Raymond Aubrac, a prominent figure of the French Resistance against the Nazis during World War II, has died.

Aubrac, who was Jewish, died on Tuesday evening in Paris, at the age of 97, his daughter confirmed.

He born Raymond Samuel in 1914 in Vesoul in eastern France.

He was one of the last high-profile members of the National Council of the Resistance, a movement founded in 1943 and coordinated by Jean Moulin to fight the Vichy Regime.

Aubrac joined the Resistance in 1940 with his wife Lucie, who died five years ago. In June 1943, the Gestapo arrested him and other leaders of the Resistance in Caluire, near Lyon in east-central France. Jean Moulin, who also was arrested, died from torture a few days later.

Aubrac escaped in an attack led by his wife during a prison transfer. The couple spent the end of the war in London.

After the liberation of France in 1944, Aubrac was named the State supervisor for the city of Marseille in southern France, where he was in charge of reconstruction efforts and mine clearance.
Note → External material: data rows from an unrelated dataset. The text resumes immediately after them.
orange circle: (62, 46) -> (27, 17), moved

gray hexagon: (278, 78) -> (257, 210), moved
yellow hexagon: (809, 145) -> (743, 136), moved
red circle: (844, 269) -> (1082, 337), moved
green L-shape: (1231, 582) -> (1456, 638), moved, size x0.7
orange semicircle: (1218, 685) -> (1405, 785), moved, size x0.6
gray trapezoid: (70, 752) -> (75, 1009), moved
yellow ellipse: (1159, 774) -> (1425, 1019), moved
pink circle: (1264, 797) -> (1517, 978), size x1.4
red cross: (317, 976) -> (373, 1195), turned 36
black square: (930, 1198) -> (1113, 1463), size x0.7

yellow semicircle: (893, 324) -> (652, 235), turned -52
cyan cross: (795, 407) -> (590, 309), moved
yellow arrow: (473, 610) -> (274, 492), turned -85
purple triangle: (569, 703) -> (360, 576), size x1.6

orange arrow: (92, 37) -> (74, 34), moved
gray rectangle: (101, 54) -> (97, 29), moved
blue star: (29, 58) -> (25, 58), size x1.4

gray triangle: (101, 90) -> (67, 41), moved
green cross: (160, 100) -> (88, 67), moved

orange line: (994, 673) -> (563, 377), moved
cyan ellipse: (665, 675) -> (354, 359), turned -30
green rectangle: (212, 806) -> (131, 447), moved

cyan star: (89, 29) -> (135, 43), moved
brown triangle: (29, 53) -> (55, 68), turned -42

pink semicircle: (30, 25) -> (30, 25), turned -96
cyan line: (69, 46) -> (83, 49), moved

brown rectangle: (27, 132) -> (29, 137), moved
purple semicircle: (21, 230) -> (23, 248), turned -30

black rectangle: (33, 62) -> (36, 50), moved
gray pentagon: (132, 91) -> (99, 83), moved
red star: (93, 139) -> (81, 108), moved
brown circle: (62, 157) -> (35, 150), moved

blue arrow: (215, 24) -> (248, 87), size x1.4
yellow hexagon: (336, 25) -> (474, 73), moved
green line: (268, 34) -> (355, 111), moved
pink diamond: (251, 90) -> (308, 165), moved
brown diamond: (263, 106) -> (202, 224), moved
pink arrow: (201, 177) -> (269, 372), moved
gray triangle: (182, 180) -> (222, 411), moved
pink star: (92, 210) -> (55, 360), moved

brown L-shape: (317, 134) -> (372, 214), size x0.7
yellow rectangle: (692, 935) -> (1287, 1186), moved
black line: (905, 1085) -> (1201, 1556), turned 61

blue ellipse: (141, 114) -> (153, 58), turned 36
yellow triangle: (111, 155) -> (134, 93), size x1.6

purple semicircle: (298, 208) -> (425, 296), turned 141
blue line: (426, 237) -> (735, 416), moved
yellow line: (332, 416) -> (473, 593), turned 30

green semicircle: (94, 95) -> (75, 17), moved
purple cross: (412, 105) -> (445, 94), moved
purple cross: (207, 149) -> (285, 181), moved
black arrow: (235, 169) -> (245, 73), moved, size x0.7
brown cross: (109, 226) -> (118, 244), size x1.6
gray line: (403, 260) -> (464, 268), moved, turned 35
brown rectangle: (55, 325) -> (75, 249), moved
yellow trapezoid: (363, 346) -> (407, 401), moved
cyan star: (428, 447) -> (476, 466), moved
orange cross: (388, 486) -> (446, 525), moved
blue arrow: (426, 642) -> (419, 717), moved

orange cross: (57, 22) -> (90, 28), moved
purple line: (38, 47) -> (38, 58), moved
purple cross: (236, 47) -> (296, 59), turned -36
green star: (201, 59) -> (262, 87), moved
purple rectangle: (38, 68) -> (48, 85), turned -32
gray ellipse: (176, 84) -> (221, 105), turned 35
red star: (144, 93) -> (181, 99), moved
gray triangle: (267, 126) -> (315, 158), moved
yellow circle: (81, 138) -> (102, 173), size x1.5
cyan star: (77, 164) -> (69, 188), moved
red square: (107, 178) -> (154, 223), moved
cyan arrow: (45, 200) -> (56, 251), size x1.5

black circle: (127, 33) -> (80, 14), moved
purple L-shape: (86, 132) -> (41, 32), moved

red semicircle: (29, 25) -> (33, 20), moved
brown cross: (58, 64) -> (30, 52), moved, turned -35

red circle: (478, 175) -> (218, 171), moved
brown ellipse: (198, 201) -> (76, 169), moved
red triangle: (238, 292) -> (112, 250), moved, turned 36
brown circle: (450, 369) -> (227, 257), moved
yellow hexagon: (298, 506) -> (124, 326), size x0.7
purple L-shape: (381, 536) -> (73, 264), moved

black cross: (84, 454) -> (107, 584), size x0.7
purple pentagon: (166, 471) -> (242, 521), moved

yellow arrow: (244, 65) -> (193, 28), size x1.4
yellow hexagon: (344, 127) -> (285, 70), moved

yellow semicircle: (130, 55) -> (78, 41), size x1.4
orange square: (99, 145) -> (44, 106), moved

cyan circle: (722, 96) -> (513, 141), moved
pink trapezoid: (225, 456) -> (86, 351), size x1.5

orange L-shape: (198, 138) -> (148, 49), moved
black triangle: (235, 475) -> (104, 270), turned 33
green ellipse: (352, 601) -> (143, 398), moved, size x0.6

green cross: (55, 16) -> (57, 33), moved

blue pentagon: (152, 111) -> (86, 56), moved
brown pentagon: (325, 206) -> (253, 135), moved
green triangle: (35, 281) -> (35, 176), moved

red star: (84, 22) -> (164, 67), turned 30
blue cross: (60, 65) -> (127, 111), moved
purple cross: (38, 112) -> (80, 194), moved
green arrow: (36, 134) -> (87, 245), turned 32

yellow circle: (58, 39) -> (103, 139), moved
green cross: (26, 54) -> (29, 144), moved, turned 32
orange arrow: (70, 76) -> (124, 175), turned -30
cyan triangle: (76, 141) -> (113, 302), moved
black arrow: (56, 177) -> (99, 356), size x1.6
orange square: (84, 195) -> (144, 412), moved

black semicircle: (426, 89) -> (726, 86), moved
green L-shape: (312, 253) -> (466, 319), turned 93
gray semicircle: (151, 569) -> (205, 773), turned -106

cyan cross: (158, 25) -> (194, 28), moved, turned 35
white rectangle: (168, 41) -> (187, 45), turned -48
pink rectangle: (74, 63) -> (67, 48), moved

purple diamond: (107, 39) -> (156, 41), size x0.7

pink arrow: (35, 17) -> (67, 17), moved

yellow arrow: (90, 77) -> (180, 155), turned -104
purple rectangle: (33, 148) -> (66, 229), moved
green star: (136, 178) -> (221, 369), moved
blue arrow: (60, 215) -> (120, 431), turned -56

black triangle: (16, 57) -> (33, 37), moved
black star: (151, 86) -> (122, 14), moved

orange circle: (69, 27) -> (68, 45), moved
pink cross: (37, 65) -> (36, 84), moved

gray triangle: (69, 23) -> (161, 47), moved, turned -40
In 1964, he was appointed director of the United Nations’ Food and Agriculture Organization in Rome.

A communist militant for many years, Aubrac had backed the socialist François Hollande for upcoming French presidential elections. “In our darkest times, he was, with Lucie Aubrac, among the righteous, who found, in themselves and in the universal values of our Republic, the strength to resist Nazi barbarism, “ Hollande said in a statement.

French president Nicolas Sarkozy called him a “heroic figure” of the Resistance.